The sheet was lightweight and had excellent mechanical properties.

[0030]

[Example 2] A board thickness of 0.9 mm was prepared in the same manner as in Example 1, except that spunlace (fabric weight 60 g/m2) made of crimped staple fibers of "Conex" dyed in blue solution was used.
A fiber-reinforced polycarbonate sheet was obtained. This sheet has a calm, mild blue color due to the undiluted solution coloring "Conex", a specific gravity of 1.45, and a bending strength of 43 kg.
/mm2, and flexural modulus of elasticity was 1350 kg/mm2.

[0031]

[Comparative example] Polycarbonate films (same as Example 1) were alternately laminated on the top, middle, and bottom surfaces of two sheets of glass fiber plain weave cloth (same as in Example 1), and hot-press pressed in the same manner as in Example 1. A translucent sheet with a thickness of 0.75 mm was obtained. This sheet has a specific gravity of 1.50 and a bending strength of 30 kg.
/mm2, and flexural modulus of elasticity was 790 kg/mm2.

[0032]

[Effects of the Invention] As mentioned above, the fiber-reinforced thermoplastic resin sheet of the present invention has excellent mechanical properties, so it can be effectively used in fields where light weight, thin wall thickness, and high strength are required.
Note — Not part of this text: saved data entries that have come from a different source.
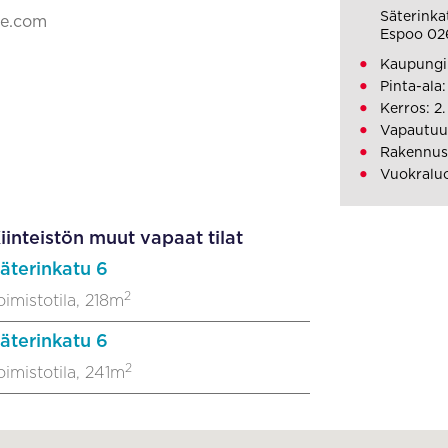
Säterinka
ke.com
Espoo 02
Kaupungi
Pinta-ala:
Kerros: 2.
Vapautuu:
Rakennus
Vuokraluo
iinteistön muut vapaat tilat
äterinkatu 6
2
oimistotila, 218m
äterinkatu 6
2
oimistotila, 241m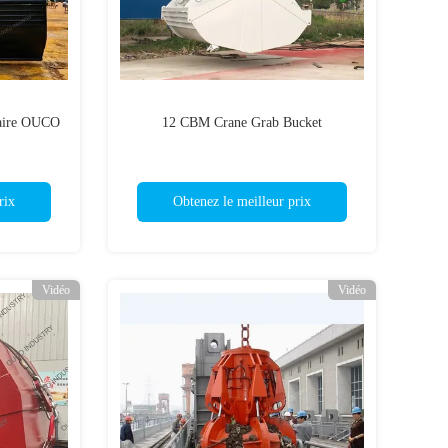
uaire OUCO
12 CBM Crane Grab Bucket
rix
Obtenez le meilleur prix
Vidéo
Vidéo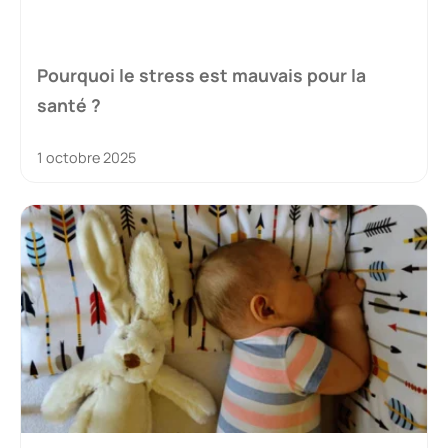
Pourquoi le stress est mauvais pour la
santé ?
1 octobre 2025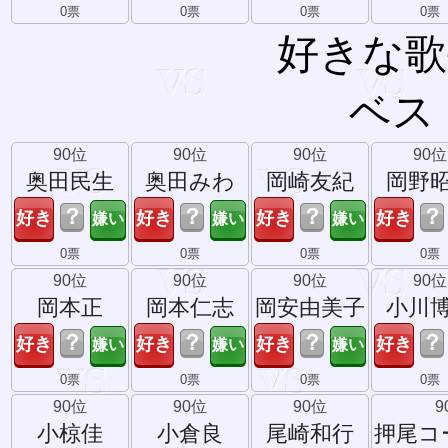
0票
0票
0票
0票
好きな歌
ベス
90位
90位
90位
90位
奥田民生
奥田みわ
岡崎友紀
岡野
？
？
？
？
0票
0票
0票
0票
90位
90位
90位
90位
岡本正
岡本仁志
岡安由美子
小川
？
？
？
？
0票
0票
0票
0票
90位
90位
90位
9
小椋佳
小倉良
尾崎和行
押尾コ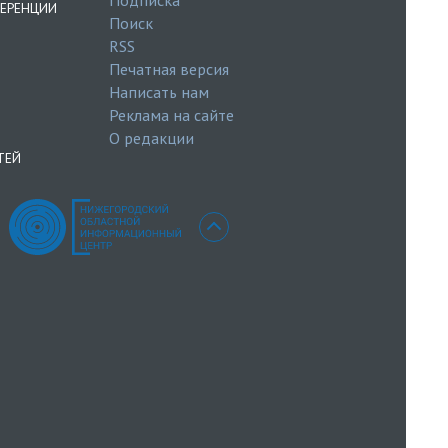
ЕРЕНЦИИ
Поиск
RSS
Печатная версия
Написать нам
Реклама на сайте
О редакции
ТЕЙ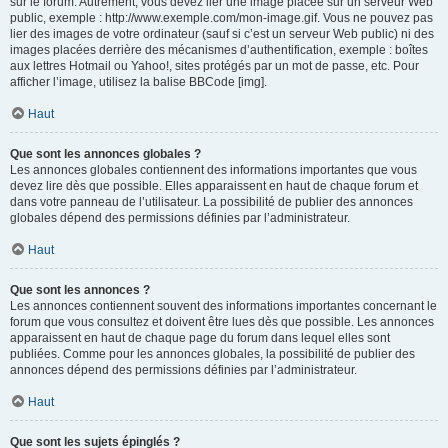
sur le forum. Autrement, vous devez lier une image placée sur un serveur Web
public, exemple : http://www.exemple.com/mon-image.gif. Vous ne pouvez pas
lier des images de votre ordinateur (sauf si c’est un serveur Web public) ni des
images placées derrière des mécanismes d’authentification, exemple : boîtes
aux lettres Hotmail ou Yahoo!, sites protégés par un mot de passe, etc. Pour
afficher l’image, utilisez la balise BBCode [img].
Haut
Que sont les annonces globales ?
Les annonces globales contiennent des informations importantes que vous
devez lire dès que possible. Elles apparaissent en haut de chaque forum et
dans votre panneau de l’utilisateur. La possibilité de publier des annonces
globales dépend des permissions définies par l’administrateur.
Haut
Que sont les annonces ?
Les annonces contiennent souvent des informations importantes concernant le
forum que vous consultez et doivent être lues dès que possible. Les annonces
apparaissent en haut de chaque page du forum dans lequel elles sont
publiées. Comme pour les annonces globales, la possibilité de publier des
annonces dépend des permissions définies par l’administrateur.
Haut
Que sont les sujets épinglés ?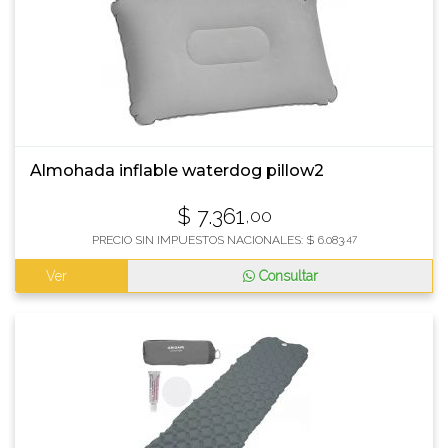
Almohada inflable waterdog pillow2
$
7.361
,00
PRECIO SIN IMPUESTOS NACIONALES:
$
6.083
,47
Ver
Consultar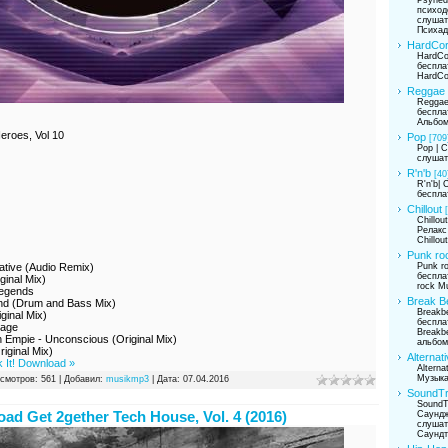
психод
слушат
Психад
HardCo
HardCo
беспла
HardCo
Reggae
Reggae
беспла
Альбом
roes, Vol 10
Pop
[709
Pop | 
слушат
R'n'b
[40
R'n'b|
беспла
Chillout
Chillou
Релакс
Chillou
Punk ro
Punk r
ative (Audio Remix)
беспла
ginal Mix)
rock M
Legends
Break B
nd (Drum and Bass Mix)
Breakb
ginal Mix)
беспла
uage
Breakbe
n Empie - Unconscious (Original Mix)
альбо
riginal Mix)
Alternat
 It! Download »
Alterna
Музык
смотров: 561 | Добавил:
musikmp3
| Дата:
07.04.2016
SoundT
SoundT
ad Get 2gether Tech House, Vol. 4 (2016)
Саундж
слушат
Саундт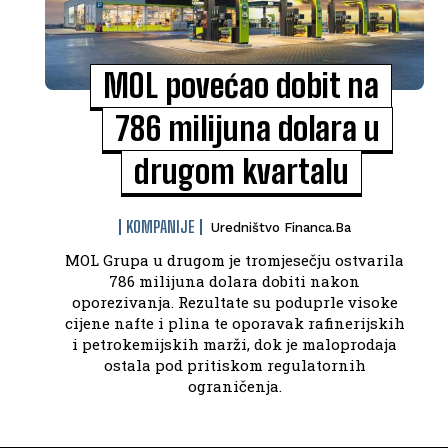
MOL povećao dobit na
786 milijuna dolara u
drugom kvartalu
KOMPANIJE
Uredništvo Financa.ba
MOL Grupa u drugom je tromjesečju ostvarila
786 milijuna dolara dobiti nakon
oporezivanja. Rezultate su poduprle visoke
cijene nafte i plina te oporavak rafinerijskih
i petrokemijskih marži, dok je maloprodaja
ostala pod pritiskom regulatornih
ograničenja.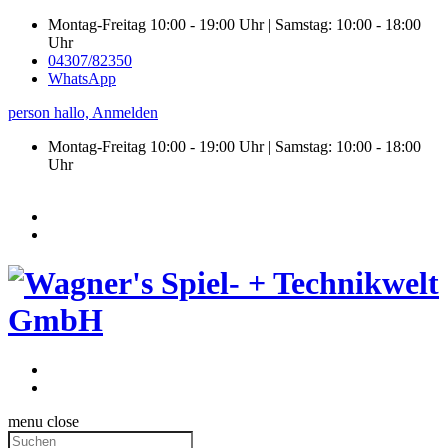
Montag-Freitag 10:00 - 19:00 Uhr | Samstag: 10:00 - 18:00
Uhr
04307/82350
WhatsApp
person
hallo,
Anmelden
Montag-Freitag 10:00 - 19:00 Uhr | Samstag:
10:00 - 18:00
Uhr
menu
close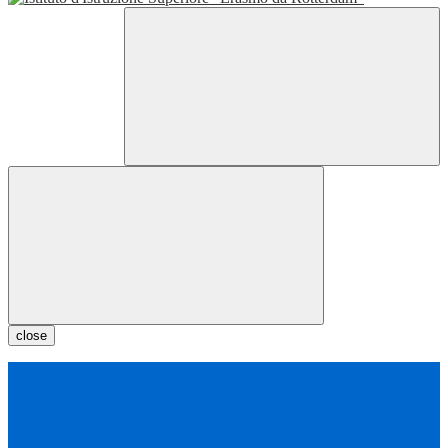
close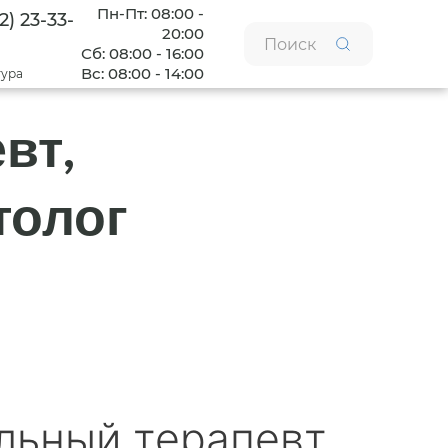
Пн-Пт: 08:00 -
2) 23-33-
20:00
Сб: 08:00 - 16:00
Вс: 08:00 - 14:00
тура
вт,
толог
льный терапевт,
Also,
When colored fibers are used as materials for mats and non-woven fabrics, they have excellent design properties.

Claims (6)

[Claims] 1. A sheet in which a thermoplastic resin is impregnated into a long fiber woven or knitted fabric of glass fibers and a mat and/or a nonwoven fabric made of heat-resistant fibers, the sheet comprising at least the above-mentioned long fiber woven or knitted fabric. Two layers and at least one layer of the mat and/or nonwoven fabric are laminated in a layered manner, and each of the layers is arranged such that the mat and/or nonwoven fabric is present between the long fiber woven or knitted fabrics. A fiber-reinforced thermoplastic resin sheet characterized by: 2. The fiber-reinforced thermoplastic resin sheet according to claim 1, wherein the heat-resistant fibers are colored. [Claim 3] The heat-resistant fiber is a crimped yarn and/or an uncrimped yarn, and is characterized in that its physical properties are not substantially impaired at the thermoforming temperature of the thermoplastic resin. The fiber reinforced thermoplastic resin sheet according to claim 1 or 2. 4. The fiber-reinforced thermoplastic resin sheet according to claim 1, wherein the mat and/or nonwoven fabric made of heat-resistant fibers has a bulkiness of at least 3 cm 3 /g. 5. At least two layers of long fiber woven or knitted glass fibers and at least one layer of a mat and/or nonwoven fabric made of heat-resistant fibers are placed between the long fiber woven or knitted material. Production of a fiber-reinforced thermoplastic resin sheet, characterized in that the nonwoven fabric is laminated in layers so that the nonwoven fabric is positioned, and the laminate is thermoformed in the presence of a thermoplastic resin at a temperature higher than the temperature at which the resin softens and melts. Law. 6. A mat and/or nonwoven fabric made of heat-resistant fibers is placed on the inside, and long fiber woven or knitted fabrics of glass fibers are placed between the mats and/or nonwoven fabrics from both sides, and these mats, nonwoven fabrics, and long fiber woven or knitted fabrics are further placed. At least one basic laminated unit consisting of a thermoplastic resin made of a combination of at least one of sheet, film, woven or knitted fabric, and powder is arranged between each layer and in the outermost layer. The laminate is heated in a temperature range from the softening and melting temperature of the thermoplastic resin used to the thermal decomposition temperature of -20°C, and at a pressure of 10 kg.
1. A method for producing a fiber-reinforced thermoplastic resin sheet, which comprises thermoforming at a pressure of /cm2 G or more, impregnating it with a thermoplastic resin, and integrating it.